The fact that the plaintiff was damaged is not in dispute. Moreover, the evidence in the case at hand supports a reasonable probability that plaintiff would have passed the examination. As a matter of experience and ability, he was well qualified for the position of fire apparatus supervisor. He had also prepared himself for the post by taking courses offered by the city. There was in addition some evidence that plaintiff could have been promoted without taking the examination.
We hold, therefore, that the trial court's damage award was not improper.
*613 For all of the reasons delineated above, the judgment of the Genesee County Circuit Court is affirmed.
All concurred.
NOTES
[1] Plaintiff was employed from June 27, 1944, through June 7, 1969.
[2] "Sec. 1. All political power is inherent in the people. Government is instituted for their equal benefit, security and protection.

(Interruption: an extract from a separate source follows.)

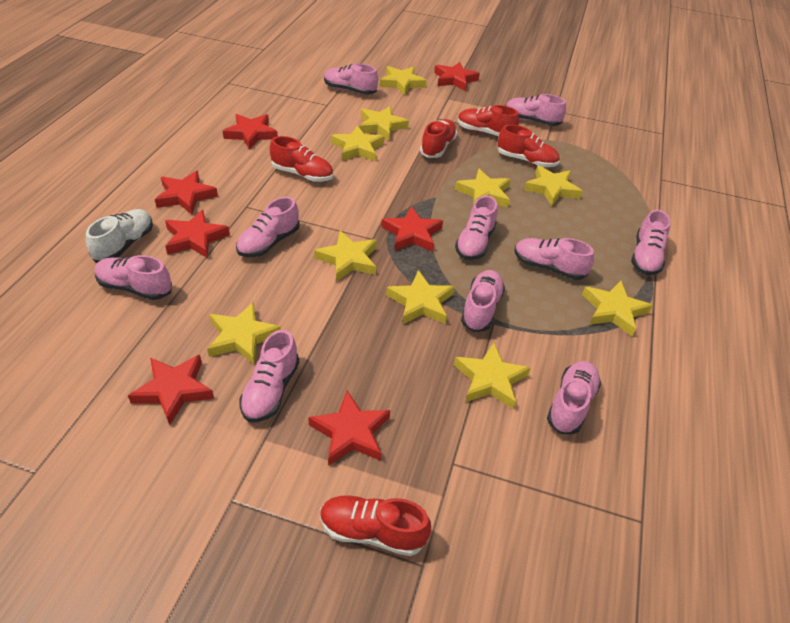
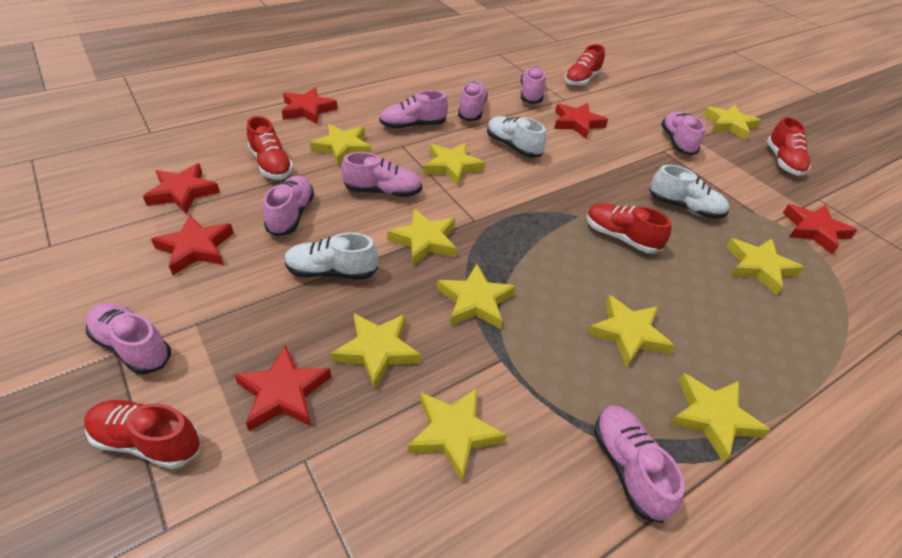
pink shoe: 10 -> 8
red star: 7 -> 6
white shoe: 1 -> 3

"Sec. 2. No person shall be denied the equal protection of the laws; nor shall any person be denied the enjoyment of his civil or political rights or be discriminated against in the exercise thereof because of religion, race, color or national origin. The legislature shall implement this action by appropriate legislation."

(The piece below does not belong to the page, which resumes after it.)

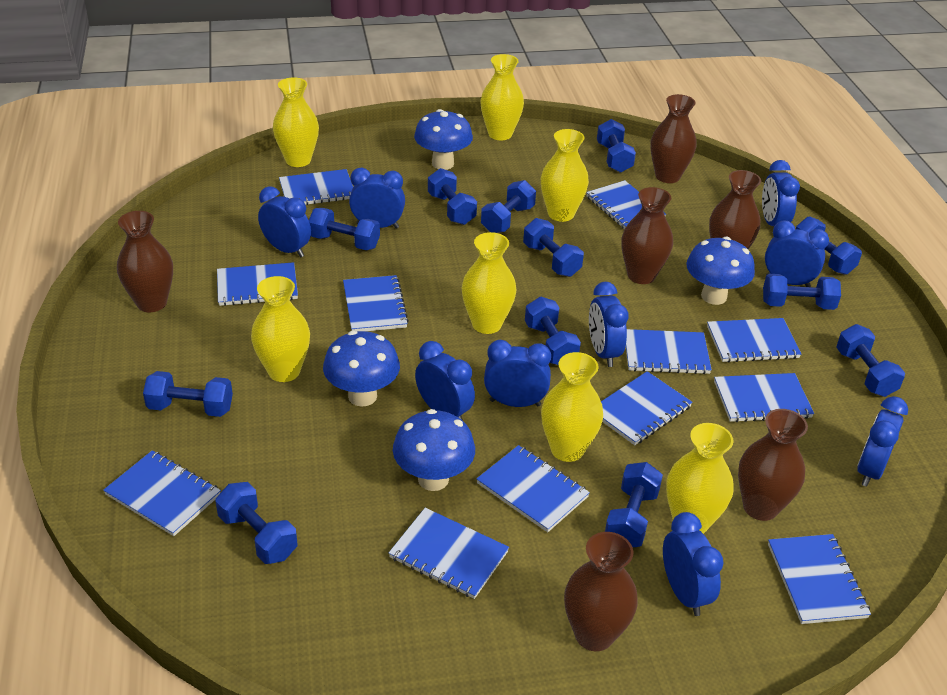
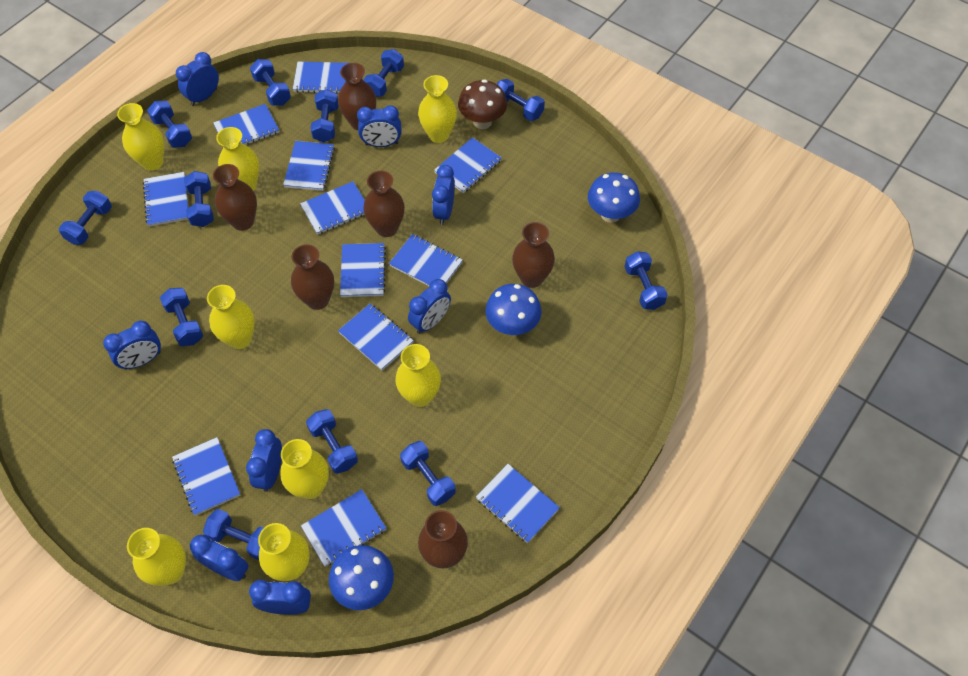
blue clock: 9 -> 8
blue mushroom: 4 -> 3
brown mushroom: 0 -> 1
yellow vase: 7 -> 8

[3] The Tomlinson, Reich, and Fox cases were concerned with statutes and court rules, however, the equal protection principles announced therein are nevertheless viable here.
[4] The trial court's finding of unlawful discrimination was based primarily on the defendant's desire to preserve the fire department's pension fund, and albeit our reason for finding the same discretion differs; there is no reason to trifle with the lower court's basic determination that the Flint Civil Service Commission action constituted an abuse of discretion and unjustifiable discrimination.
[5] "1. Damages of $1,385.43 for salary differential between September 29, 1968 [when plaintiff's provisional appointment as fire apparatus supervisor was terminated] to June 7, 1969.
"2. Damages amounting to $1,081.92 for the differential in the net pay allowable for accumulative sick pay which arose during the time period of September 29, 1968 and June 7, 1969.
"3. Damages in the amount of $962.05 which arose from his retirement date of June 7, 1969 to February 1, 1970.
"4. Damages amounting to $1,480.08 which are the accumulated pension benefit losses from February 1, 1970 to March 1, 1971.
"5. All further damages resulting from increased pension from the date of March 1, 1971 to the date of this final order.
"Now, therefore, it is adjudged that Plaintiff recover from Defendant his damages in the amount of $4,909.48 plus accumulative pension monies from March 1, 1971 to date of this order; all further increased pension benefits as they accrue."